Le Iuventa a contribué à sauver près de 20 000 personnes avant d'être saisi par la justice italienne en 2017.

Sept Allemands, deux Écossais et un Espagnol encourent jusqu’à 20 ans de prison après avoir sauvé des milliers de personnes de la noyade en Méditerranée centrale. La justice italienne les accuse d’« aide à l’immigration irrégulière » pour avoir mené des opérations de sauvetage à bord du Iuventa, un navire humanitaire.

Opéré par l’ONG allemande Jugend Rettet, le Iuventa a mené plusieurs campagnes de sauvetage au large de la Libye en 2017. Le navire s’est rendu célèbre en participant au sauvetage de près de 20 000 personnes en mer, mais aussi en étant la cible du gouvernement italien dominé par l’extrême droite de Matteo Salvini.

Le Iuventa finit par être saisi en août 2017 suite à l’ouverture d’une enquête en Sicile contre son équipage. Les missions de sauvetage sont donc arrêtées alors que la Méditerranée reste la route migratoire la plus dangereuse du monde. Selon l’Organisation internationale des migrations (OIM), 2 832 personnes sont mortes en Méditerranée centrale pour la seule année 2017.

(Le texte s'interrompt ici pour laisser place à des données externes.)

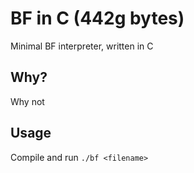 # BF in C (442g bytes)

Minimal BF interpreter, written in C

## Why?

Why not

## Usage

Compile and run `./bf <filename>`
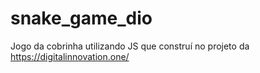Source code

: # snake_game_dio
Jogo da cobrinha utilizando JS que construí no projeto da https://digitalinnovation.one/
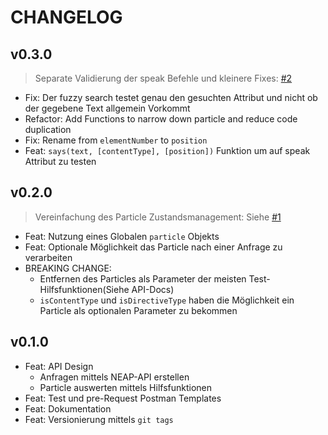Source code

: # CHANGELOG

## v0.3.0

> Separate Validierung der speak Befehle und kleinere Fixes: [#2](https://github.com/neohelden/flow-testing-manual/pull/2)

- Fix: Der fuzzy search testet genau den gesuchten Attribut und nicht ob der gegebene Text allgemein Vorkommt
- Refactor: Add Functions to narrow down particle and reduce code duplication
- Fix: Rename from `elementNumber` to `position`
- Feat: `says(text, [contentType], [position])` Funktion um auf speak Attribut zu testen

## v0.2.0

> Vereinfachung des Particle Zustandsmanagement: Siehe [#1](https://github.com/neohelden/flow-testing-manual/pull/1)

- Feat: Nutzung eines Globalen `particle` Objekts
- Feat: Optionale Möglichkeit das Particle nach einer Anfrage zu verarbeiten
- BREAKING CHANGE:
  - Entfernen des Particles als Parameter der meisten Test-Hilfsfunktionen(Siehe API-Docs)
  - `isContentType` und `isDirectiveType` haben die Möglichkeit ein Particle als optionalen Parameter zu bekommen

## v0.1.0

- Feat: API Design
  - Anfragen mittels NEAP-API erstellen
  - Particle auswerten mittels Hilfsfunktionen
- Feat: Test und pre-Request Postman Templates
- Feat: Dokumentation
- Feat: Versionierung mittels `git tags`
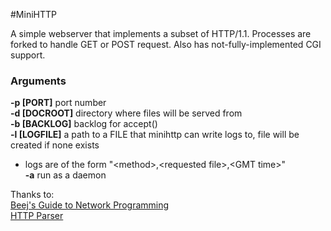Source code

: #MiniHTTP

A simple webserver that implements a subset of HTTP/1.1. Processes are forked to handle GET or POST request. Also has not-fully-implemented CGI support.

### Arguments

__-p [PORT]__ port number    
__-d [DOCROOT]__ directory where files will be served from    
__-b [BACKLOG]__ backlog for accept()    
__-l [LOGFILE]__ a path to a FILE that minihttp can write logs to, file will be created if none exists
 - logs are of the form "\<method\>,\<requested file\>,\<GMT time\>"    
__-a__ run as a daemon     


Thanks to:    
[Beej's Guide to Network Programming](http://beej.us/guide/bgnet/output/print/bgnet_USLetter_2.pdf)    
[HTTP Parser](https://github.com/nodejs/http-parser)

Interviewé par El Pais, le pompier espagnol qui faisait partie de l’équipage raconte qu’en respectant les règles, ils ont dû « regarder les gens mourir à cause de la bureaucratie ». Alors que Miguel Roldan et deux autres sauveteurs perçoivent les cris de détresse de naufragés dans l’eau au milieu de la nuit, le Centre de contrôle des opérations de recherche de Rome leur interdit de leur porter assistance, parce qu’ils se trouvent dans les eaux territoriales libyennes. Ils ne seront autorisés à le faire que 15 minutes plus tard, « une éternité pour des migrants luttant pour rester en vie (…) Plusieurs se sont noyés », raconte-t-il.

« Depuis le début des opérations, nous avons coopéré directement et totalement avec les autorités italiennes », affirme Sascha Girke au journal espagnol. Le fondateur de Jugend Rettet ne cache pas sa colère face à la menace qui pèse sur l’équipage de sauveteurs visés par l’enquête du parquet de Trapani.

Trois pompiers espagnols avaient déjà fait l’objet de poursuites pour les mêmes motifs en 2018, risquant jusqu’à 10 ans de prison pour leurs actions au large des îles grecques de la mer Égée. Les trois hommes ont été acquittés, rappelle El Pais, mais la situation est cette fois différente puisque l’équipage du Iuventa est poursuivi par la justice italienne sous un gouvernent qui prend ouvertement à partie les ONG humanitaires. L’enquête doit déterminer d’ici l’été si les 10 sauveteurs doivent comparaître devant un tribunal.